Дальше мальчик ничего не помнил. Только то, как эти люди заставили мать натянуть своё старое шерстяное платье, а после вывели, будто преступницу, из квартиры.

 

— Мама скоро вернётся, — обернувшись, зарёванная Софья постаралась улыбнуться, когда её уже подводили к порогу, — свет мой, не плачь! Мы очень скоро увидимся!

 

— А ну пошла! — рявкнул тот усатый и толкнул женщину ружьём в плечо.

 

Оставшись в одиночестве, мальчишка дрожащей рукой отвёл в сторону грязную шторину. Его мать усаживали в автомобиль, а она всё рыдала и рыдала… Безмолвно.

 

И тогда маленький Вадим тоже заплакал.

 

В дверь настойчиво постучали.

Тальков проморгался и тряхнул головой, возвращаясь в своё «настоящее».

 

Порывисто поднявшись, он прошёл к двери и медленно приоткрыл её.

На пороге стоял его давний товарищ Стёпа Щеглов. Выглядел он, откровенно говоря, скверно.

 

— Беда. Митрофанов убит.

 

Тальков в ужасе блеснул глазами, на одно мгновение растерявшись, а после подбежал к столу и достал оттуда какие-то бумаги, бросая через плечо:

— Нужно идти на радио.
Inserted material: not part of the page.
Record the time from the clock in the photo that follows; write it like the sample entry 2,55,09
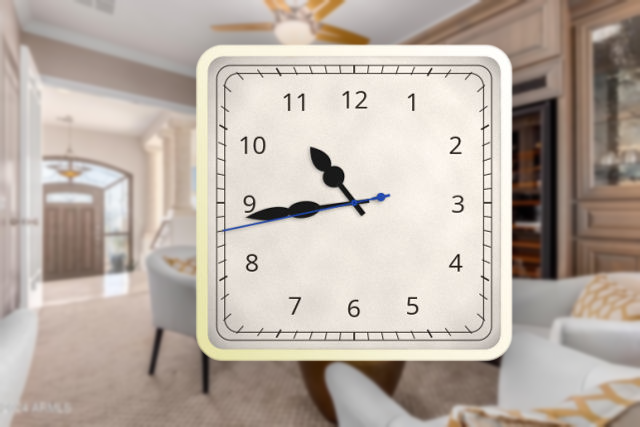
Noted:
10,43,43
Нужно торопиться…

 

Через несколько минут он уже бежал в сторону здания радиостанции. Редкие прохожие шли спокойно и размеренно, ещё не подозревая, что убит тот, кто всё это время являлся опорой осаждённого города. Убит, а это значит, что скоро все горожане будут трупами, повешенными на ветках деревьях. Прямо здесь, в некогда цветущем и благоухающем городе.

 

Не было слышно гула вражеских самолётов или взрывов. Стояла мёртвая тишина, которая казалась диктору ещё более ужасной, когда он бежал в сторону места своей службы.

 

Он был «голосом надежды», как его прозвали в народе. Именно он поддерживал горожан с первого дня. И даже если сегодня ему предстоит умереть — он будет с ними.

 

Но не успел мужчина свернуть на широкий проспект, как ощутил неожиданно сильный удар по голове, после чего наступила тьма.